Having "_cmp_eq" in the function names is extremely unfortunate and
misleading.
Would it be worth adding a comment like "use XOR to make this
branch-free"? It may not be obvious to all readers.
That said, I’m not sure this trick will actually change the generated
object code - especially if the result of the eq function is still used
in a conditional afterward. Anyway, keeping it seems like a good
conservative approach.
I wonder if any compiler is clever enough to use a different memcmp
implementation if we inform the compiler at build time that we don't care if
key1 is less than or greater key2, only if they differ or not.
All what is needed is a constant-size length. (Only tested with the most
recent GCC and clang.)
Yes. But that was not what I was thinking about... I was wondering if
"memcmp()!=0" compiles to code that calls some other memcmp implementation that
doesn't check which of the two strings is lower, but only tests if they differ.

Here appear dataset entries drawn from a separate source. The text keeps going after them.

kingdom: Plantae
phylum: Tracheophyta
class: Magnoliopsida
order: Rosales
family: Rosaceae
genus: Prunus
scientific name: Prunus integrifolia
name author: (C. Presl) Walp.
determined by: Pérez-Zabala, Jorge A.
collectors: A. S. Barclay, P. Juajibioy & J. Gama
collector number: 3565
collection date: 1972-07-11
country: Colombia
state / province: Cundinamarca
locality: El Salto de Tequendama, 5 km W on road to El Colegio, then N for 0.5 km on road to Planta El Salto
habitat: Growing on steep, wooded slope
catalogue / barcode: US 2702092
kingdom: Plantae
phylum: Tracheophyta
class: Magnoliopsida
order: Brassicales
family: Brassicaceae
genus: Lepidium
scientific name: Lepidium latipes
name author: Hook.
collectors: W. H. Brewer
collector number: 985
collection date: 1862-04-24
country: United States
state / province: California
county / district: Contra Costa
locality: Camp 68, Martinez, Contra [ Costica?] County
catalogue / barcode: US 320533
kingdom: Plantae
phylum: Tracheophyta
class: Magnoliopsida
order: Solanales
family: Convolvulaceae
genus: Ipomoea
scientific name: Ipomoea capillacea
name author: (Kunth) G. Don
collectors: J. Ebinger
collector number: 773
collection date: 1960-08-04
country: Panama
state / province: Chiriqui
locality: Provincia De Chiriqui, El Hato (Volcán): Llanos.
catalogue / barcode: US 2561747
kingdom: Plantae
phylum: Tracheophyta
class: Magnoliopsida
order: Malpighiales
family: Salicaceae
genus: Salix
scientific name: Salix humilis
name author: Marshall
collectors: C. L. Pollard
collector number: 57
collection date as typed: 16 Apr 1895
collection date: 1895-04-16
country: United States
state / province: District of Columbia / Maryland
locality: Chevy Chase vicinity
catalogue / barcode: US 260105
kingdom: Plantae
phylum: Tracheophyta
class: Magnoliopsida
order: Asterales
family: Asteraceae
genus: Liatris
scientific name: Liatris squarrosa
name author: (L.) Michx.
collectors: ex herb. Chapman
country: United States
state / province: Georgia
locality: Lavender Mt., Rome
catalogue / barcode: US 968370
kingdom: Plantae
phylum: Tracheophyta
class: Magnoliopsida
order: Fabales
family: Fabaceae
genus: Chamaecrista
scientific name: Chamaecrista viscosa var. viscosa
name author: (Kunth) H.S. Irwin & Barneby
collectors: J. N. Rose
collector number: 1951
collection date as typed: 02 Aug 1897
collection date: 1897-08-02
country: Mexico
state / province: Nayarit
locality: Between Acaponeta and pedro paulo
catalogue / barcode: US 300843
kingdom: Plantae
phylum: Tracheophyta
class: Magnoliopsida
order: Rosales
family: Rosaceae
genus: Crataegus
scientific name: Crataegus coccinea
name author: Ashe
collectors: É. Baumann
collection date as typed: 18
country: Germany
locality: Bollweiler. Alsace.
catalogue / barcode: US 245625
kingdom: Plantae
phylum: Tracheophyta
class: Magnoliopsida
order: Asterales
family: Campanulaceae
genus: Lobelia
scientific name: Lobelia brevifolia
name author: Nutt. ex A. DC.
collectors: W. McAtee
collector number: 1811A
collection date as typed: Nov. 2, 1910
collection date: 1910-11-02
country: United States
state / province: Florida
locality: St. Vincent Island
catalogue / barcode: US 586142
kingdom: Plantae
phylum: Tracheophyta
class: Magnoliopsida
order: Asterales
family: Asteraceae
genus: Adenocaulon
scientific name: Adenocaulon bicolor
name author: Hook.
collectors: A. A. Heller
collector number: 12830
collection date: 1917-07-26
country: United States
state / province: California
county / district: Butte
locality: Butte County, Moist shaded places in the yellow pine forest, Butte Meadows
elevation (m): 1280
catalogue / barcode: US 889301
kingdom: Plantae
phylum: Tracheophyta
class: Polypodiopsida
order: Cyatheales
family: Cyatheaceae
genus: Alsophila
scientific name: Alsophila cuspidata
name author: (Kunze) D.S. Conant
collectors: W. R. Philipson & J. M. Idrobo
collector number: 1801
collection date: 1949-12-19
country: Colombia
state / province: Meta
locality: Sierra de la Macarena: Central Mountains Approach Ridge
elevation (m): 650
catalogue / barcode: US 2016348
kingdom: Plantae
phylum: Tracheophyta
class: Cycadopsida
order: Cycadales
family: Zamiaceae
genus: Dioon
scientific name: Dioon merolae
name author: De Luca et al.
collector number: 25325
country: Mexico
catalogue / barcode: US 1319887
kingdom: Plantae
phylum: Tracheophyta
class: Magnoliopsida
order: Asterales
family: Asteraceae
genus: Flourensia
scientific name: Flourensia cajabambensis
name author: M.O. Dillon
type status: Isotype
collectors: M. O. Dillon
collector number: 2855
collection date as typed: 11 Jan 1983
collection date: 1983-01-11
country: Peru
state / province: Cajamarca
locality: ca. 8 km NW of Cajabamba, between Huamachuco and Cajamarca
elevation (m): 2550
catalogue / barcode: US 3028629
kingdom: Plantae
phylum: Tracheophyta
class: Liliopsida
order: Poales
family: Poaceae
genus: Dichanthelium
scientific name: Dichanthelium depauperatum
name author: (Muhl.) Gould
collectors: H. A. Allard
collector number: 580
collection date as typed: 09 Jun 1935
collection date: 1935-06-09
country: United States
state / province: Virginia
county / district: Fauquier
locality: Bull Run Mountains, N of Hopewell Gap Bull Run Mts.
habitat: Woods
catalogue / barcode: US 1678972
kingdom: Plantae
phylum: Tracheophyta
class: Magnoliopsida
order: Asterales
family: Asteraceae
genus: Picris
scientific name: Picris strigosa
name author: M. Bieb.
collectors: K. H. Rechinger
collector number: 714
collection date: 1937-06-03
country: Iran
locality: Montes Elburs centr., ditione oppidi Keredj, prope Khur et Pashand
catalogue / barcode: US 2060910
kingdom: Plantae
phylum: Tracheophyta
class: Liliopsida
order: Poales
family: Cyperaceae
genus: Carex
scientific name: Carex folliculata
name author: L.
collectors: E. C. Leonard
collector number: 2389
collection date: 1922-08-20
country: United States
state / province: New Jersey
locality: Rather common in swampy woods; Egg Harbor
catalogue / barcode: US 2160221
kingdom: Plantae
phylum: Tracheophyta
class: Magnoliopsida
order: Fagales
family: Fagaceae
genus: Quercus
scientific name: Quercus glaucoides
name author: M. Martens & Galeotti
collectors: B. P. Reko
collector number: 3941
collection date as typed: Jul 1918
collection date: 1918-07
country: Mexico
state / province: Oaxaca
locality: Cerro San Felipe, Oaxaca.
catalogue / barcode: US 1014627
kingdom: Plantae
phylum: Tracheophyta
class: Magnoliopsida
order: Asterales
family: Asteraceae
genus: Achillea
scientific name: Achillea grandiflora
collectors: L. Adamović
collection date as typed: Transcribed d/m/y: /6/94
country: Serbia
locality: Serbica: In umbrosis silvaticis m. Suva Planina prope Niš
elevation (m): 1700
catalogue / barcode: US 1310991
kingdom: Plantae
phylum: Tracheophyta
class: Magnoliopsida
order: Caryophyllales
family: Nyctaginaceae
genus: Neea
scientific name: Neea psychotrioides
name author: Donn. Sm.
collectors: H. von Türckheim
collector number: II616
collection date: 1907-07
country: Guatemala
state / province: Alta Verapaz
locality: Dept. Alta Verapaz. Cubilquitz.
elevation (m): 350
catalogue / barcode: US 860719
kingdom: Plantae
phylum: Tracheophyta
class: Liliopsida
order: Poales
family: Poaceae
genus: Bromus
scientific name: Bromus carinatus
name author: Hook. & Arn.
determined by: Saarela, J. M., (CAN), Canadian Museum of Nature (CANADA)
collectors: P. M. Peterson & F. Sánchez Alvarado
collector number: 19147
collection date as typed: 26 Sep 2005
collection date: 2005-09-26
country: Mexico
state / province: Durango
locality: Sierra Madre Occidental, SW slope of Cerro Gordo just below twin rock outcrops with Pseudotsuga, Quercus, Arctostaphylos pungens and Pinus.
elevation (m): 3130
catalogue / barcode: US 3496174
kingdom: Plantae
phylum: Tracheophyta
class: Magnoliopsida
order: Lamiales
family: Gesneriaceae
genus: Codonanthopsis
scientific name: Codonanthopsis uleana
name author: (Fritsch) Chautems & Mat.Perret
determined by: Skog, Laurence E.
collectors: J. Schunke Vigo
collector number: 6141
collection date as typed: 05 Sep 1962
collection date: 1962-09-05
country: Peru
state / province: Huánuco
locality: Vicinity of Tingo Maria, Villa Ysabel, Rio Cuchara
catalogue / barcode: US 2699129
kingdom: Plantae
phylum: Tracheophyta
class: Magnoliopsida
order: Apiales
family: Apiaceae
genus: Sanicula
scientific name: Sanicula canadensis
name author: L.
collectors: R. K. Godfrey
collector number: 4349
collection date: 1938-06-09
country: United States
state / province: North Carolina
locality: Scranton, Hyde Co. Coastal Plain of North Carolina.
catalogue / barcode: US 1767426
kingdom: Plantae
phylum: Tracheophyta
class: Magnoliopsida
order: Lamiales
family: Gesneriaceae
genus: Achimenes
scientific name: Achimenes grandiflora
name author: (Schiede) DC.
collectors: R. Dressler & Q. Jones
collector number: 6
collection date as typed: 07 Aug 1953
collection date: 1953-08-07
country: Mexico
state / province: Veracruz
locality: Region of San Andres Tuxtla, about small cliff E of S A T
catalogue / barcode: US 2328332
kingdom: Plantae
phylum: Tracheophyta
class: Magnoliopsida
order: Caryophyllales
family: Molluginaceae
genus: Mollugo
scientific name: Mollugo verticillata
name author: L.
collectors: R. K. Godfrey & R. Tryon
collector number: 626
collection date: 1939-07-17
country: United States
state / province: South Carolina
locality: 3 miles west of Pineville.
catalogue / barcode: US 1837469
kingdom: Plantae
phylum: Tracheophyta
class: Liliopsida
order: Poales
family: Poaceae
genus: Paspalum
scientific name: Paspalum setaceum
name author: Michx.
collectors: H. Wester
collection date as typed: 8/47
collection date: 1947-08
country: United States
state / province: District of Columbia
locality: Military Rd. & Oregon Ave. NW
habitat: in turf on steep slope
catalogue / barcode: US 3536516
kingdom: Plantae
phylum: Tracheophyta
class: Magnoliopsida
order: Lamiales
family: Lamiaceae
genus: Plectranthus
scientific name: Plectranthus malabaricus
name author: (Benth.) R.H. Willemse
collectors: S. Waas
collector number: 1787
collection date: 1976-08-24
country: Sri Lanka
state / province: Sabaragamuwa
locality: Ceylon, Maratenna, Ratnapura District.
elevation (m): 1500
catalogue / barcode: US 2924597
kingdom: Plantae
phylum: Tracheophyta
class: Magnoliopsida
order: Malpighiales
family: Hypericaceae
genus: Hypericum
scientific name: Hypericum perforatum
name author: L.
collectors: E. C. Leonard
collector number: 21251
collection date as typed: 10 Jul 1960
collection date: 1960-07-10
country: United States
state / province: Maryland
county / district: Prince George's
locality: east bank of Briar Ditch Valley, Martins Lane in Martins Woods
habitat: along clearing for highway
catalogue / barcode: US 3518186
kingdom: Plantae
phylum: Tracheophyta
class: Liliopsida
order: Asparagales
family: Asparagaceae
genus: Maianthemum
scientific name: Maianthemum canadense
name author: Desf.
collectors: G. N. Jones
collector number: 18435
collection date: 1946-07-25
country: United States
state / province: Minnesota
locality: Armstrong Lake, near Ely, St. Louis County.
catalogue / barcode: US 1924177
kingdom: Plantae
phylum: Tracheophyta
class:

I don't think so. On GCC 15.2 at least, for non-constant buffer lengths,
glibc memcmp() will always be invoked.
At least GCC will emit a cmp instruction though (so not branch free), if
that matters.
If so, the OTHER_BYTES handler shouldn't call memcmp() directly, but a
wrapper around it:
rte_hash_k_cmp_eq(const void *key1, const void *key2, size_t key_len
__rte_unused)
{
return memcmp(key1, key2, key_len) != 0;
}
Should work. (Remove __rte_unused.)
I just tested it in Compiler Explorer, and the function calls the same
memcmp(), regardless of the !=0.
So no benefit compared to calling memcmp() directly from the jump table.
The rte_hash_k_cmp_eq() must be invoked from some other function, which
provides a constant key_len, for the magic to happen.
I would keep this function (maybe as __rte_hash_cmp_neq()) for that purpose.